На лобном месте. Литература нравственного сопротивления. 1946-1986, стр. 35

Лопаткина обвинили в нарушении секретности (он привлек к осуществлению проекта Надю, которая не проходила официального «засекречивания»). Был арестован и получил восемь лет тюрьмы…

Лопаткин исчез в Архипелаге ГУЛАГ, как и академик Николай Вавилов — жертва Лысенко, как тысячи и тысячи ученых и инженеров.

… Здесь, в конце третьей части, и завершается книга. Однако закончи ее автор тут, она никогда б не увидела свет: книга покушалась бы не только на «ушедший» нравственный мир сталинщины, но заодно и на теорию социалистического реализма — одну из главных теорий, придуманных дроздовыми от идеологии.

Издать «Горе от ума» на социалистическом материале цензура не позволила бы даже и в 1956 году. Горе от ума — подумать только! — в эпоху победившего социализма…

Автор, возможно, по совету Симонова, пишет еще одну часть, четвертую, внешне правдоподобную.

Внешне правдоподобную потому, что вполне мог существовать и такой следователь Бадьин, который не согласился с приговором, написал особое мнение, а потом — это уж более фантастично — боролся, еще в сталинское время боролся! за отмену приговора Лопаткину.

Мог существовать и ученый Галицкий из военного института, который построил машину Лопаткина, пока тот сидел в тюрьме.

Правда, ученый Галицкий, если и был такой, скорее всего мог вытребовать зэка Лопаткина в «шарашку», одну из шарашек, описанных Солженицыным, но такой поворот сюжета в 56-м году был еще невозможен.

И вот пришлось автору сотворять четвертую лживую часть, после чего Константин Симонов, пока еще главный редактор «Нового мира», ошеломленный откровениями XX съезда, рискнул издать Дудинцева. И хотя позднее он отмежевался от самого себя, дело было сделано. Каинова печать на лбу советской бюрократии стала видна всем, кто не закрывал глаз…

На защиту В. Дудинцева поднялись десятки писателей. Не только поборники свободы, как Константин Паустовский, рассказавший, как он во время путешествия на пароходе близко познакомился с современными бюрократами, этими «маклаками». Но даже такие быстро увядшие «прогрессисты», как поэт Сергей Михалков, который сказал с трибуны решительно, хоть и страшно заикаясь от волнения:

— Кто вз-з-зойдет на эту трибуну и скажет, что он против книги В. Дудинцева, тот сам Дроз-з-дов. Кто вз-з-зойдет, тот Дроз-з-здов…

9. Классика антисталинского года

Владимир Тендряков. «Ухабы»

§ **ИСХОДНЫЙ ПЕРЕЧЕНЬ**:
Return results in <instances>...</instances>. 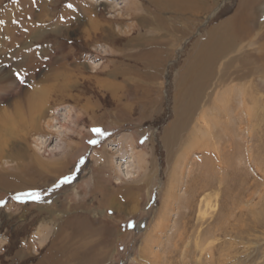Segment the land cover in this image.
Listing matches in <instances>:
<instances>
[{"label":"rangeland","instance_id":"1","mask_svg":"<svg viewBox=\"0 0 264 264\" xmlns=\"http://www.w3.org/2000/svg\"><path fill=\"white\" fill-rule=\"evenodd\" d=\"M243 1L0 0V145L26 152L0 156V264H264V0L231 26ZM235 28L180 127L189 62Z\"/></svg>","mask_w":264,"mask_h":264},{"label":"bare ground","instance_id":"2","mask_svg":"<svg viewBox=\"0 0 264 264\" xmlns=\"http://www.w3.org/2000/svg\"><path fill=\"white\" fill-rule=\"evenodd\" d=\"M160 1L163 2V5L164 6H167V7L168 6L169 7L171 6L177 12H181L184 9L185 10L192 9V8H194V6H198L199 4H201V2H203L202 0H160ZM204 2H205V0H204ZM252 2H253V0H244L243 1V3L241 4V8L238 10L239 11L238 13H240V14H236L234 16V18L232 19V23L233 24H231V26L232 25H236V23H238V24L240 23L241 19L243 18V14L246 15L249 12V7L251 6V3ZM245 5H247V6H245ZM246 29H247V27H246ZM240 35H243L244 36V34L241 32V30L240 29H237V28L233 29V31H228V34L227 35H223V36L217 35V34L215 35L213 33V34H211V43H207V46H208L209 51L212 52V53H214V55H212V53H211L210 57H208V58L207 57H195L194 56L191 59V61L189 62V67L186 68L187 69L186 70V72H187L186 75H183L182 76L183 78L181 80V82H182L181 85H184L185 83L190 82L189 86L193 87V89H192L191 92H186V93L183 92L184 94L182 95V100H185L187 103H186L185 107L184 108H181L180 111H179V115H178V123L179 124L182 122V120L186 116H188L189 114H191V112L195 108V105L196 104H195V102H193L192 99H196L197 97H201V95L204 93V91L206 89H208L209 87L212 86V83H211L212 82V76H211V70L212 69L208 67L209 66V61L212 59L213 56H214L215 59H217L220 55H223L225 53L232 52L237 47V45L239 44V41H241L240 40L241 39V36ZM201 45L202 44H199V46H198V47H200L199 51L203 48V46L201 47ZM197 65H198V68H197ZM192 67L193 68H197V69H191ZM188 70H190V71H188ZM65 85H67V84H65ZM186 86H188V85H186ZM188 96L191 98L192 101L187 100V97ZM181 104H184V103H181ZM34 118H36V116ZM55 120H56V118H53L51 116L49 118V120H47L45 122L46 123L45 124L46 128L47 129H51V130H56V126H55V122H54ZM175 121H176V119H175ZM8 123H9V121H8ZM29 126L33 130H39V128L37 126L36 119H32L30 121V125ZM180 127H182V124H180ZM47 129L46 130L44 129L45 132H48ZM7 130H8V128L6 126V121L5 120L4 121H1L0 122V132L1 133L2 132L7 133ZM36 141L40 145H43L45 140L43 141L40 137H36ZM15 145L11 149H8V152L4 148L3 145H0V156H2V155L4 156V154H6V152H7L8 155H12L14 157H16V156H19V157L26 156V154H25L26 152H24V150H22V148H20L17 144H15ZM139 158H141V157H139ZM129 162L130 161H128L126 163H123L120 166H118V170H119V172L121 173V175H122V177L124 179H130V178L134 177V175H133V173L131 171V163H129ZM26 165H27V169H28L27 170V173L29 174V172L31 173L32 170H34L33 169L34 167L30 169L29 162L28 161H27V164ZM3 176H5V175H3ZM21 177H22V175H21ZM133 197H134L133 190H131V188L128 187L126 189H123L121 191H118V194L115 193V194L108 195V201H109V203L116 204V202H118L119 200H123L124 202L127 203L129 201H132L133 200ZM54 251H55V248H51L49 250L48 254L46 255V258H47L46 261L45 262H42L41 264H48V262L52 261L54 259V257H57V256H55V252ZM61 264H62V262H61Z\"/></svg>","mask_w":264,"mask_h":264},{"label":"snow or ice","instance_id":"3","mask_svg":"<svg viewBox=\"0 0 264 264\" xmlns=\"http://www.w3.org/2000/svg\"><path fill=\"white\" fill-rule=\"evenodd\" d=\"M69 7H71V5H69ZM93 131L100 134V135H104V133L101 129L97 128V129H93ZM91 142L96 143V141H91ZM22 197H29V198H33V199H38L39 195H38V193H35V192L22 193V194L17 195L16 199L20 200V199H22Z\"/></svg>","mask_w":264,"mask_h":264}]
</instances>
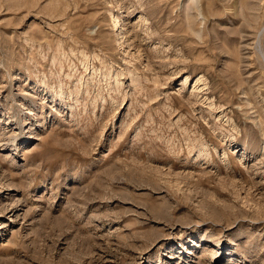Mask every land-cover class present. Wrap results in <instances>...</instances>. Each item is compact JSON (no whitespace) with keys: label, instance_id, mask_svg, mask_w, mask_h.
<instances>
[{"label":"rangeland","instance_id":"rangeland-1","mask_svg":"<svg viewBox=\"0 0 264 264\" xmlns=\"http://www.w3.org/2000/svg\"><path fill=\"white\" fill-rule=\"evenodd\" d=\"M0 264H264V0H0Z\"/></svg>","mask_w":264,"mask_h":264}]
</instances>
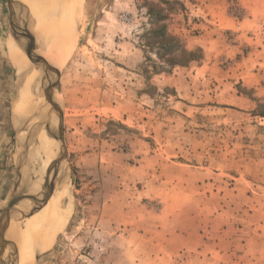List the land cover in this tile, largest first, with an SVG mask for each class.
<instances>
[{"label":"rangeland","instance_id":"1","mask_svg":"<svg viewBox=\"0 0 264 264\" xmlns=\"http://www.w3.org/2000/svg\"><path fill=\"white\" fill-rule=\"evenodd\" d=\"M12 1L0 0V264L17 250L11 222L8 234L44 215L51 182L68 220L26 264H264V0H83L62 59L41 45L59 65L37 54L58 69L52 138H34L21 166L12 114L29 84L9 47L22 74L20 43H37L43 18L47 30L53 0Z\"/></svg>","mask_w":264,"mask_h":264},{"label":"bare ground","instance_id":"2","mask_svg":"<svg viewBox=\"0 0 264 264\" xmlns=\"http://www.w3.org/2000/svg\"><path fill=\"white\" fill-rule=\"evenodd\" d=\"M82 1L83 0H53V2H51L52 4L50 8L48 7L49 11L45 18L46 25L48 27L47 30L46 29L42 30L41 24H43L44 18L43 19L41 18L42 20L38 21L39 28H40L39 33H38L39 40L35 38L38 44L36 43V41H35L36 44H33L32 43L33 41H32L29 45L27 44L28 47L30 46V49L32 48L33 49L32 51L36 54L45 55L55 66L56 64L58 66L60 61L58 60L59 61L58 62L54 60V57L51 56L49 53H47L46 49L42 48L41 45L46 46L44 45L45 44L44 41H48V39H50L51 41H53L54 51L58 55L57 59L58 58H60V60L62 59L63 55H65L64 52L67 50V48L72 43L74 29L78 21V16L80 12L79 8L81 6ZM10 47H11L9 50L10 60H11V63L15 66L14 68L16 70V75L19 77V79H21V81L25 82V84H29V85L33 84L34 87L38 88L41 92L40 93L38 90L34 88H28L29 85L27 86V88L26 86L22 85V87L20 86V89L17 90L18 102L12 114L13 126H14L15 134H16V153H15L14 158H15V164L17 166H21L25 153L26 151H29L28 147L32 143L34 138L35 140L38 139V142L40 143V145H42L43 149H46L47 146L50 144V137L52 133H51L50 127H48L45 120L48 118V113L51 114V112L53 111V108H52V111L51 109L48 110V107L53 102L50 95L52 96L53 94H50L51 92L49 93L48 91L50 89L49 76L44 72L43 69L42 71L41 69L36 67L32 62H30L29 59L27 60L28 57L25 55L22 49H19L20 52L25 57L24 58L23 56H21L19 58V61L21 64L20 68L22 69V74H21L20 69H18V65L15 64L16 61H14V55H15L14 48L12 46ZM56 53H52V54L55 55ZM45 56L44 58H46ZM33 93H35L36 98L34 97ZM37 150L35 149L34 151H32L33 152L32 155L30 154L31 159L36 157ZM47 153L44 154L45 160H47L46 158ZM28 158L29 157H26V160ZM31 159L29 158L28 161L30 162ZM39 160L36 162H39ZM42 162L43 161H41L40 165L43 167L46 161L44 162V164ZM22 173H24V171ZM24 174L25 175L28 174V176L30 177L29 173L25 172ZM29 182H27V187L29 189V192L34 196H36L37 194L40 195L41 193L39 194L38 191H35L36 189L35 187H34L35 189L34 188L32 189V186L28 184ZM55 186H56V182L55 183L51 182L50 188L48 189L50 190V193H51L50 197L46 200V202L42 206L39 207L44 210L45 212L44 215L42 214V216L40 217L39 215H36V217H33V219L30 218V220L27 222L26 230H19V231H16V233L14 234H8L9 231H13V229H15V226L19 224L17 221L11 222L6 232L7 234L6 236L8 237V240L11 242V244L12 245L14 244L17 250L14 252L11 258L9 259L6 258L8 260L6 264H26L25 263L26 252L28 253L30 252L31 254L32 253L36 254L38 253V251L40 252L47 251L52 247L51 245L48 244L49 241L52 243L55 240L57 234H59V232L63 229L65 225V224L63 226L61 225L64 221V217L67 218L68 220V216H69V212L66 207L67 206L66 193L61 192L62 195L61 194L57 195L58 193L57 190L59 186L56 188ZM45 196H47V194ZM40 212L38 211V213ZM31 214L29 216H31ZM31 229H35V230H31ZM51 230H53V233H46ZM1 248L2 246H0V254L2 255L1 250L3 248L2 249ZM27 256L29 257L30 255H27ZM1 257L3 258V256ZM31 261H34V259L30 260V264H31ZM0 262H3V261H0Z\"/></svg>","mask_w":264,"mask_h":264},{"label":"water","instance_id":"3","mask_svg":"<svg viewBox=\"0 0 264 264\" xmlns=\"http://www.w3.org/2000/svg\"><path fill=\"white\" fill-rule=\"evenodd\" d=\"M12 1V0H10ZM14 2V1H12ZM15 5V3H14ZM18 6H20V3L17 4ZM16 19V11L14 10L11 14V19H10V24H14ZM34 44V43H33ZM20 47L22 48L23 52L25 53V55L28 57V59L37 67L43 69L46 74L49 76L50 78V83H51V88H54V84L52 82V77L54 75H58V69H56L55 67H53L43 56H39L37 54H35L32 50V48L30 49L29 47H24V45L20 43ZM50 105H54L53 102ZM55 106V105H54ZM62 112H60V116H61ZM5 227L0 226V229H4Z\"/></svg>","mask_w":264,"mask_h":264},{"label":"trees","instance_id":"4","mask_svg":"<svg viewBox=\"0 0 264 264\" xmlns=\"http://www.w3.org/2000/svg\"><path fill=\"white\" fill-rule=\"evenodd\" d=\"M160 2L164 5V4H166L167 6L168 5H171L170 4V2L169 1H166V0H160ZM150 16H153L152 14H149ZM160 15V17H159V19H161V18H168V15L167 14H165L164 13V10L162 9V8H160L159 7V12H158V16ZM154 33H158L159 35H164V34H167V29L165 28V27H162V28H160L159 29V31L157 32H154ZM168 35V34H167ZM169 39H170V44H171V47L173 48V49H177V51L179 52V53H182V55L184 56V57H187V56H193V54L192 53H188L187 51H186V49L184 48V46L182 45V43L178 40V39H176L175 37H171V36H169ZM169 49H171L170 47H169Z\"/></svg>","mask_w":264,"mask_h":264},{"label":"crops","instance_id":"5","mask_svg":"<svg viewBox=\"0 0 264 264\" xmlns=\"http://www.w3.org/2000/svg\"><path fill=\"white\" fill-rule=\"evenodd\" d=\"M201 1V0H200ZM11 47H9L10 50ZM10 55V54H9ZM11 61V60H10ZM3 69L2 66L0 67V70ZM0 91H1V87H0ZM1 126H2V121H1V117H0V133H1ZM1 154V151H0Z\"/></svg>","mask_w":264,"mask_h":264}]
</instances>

§ **УСЛОВИЯ ЗАДАНИЙ**:
1. Ответьте по отрывку о книге Дудинцева:
(a) Какой срок заключения получил Лопаткин?
(b) Кто был главным редактором «Нового мира» и рискнул издать Дудинцева?
(c) Какую фамилию носит следователь, который написал особое мнение?
2. Воспроизведите дословно часть отрывка о книге Дудинцева, начиная со слов «Лопаткин исчез в» и продолжая вплоть до слов «четвертую, внешне правдоподобную.».
Перечень получен из другого источника.

§ **ОТВЕТЫ К ЗАДАНИЯМ**:
1.
(a) Восемь лет тюрьмы.
(b) Константин Симонов.
(c) Бадьин.

2.
Лопаткин исчез в Архипелаге ГУЛАГ, как и академик Николай Вавилов — жертва Лысенко, как тысячи и тысячи ученых и инженеров.

… Здесь, в конце третьей части, и завершается книга. Однако закончи ее автор тут, она никогда б не увидела свет: книга покушалась бы не только на «ушедший» нравственный мир сталинщины, но заодно и на теорию социалистического реализма — одну из главных теорий, придуманных дроздовыми от идеологии.

Издать «Горе от ума» на социалистическом материале цензура не позволила бы даже и в 1956 году. Горе от ума — подумать только! — в эпоху победившего социализма…

Автор, возможно, по совету Симонова, пишет еще одну часть, четвертую, внешне правдоподобную.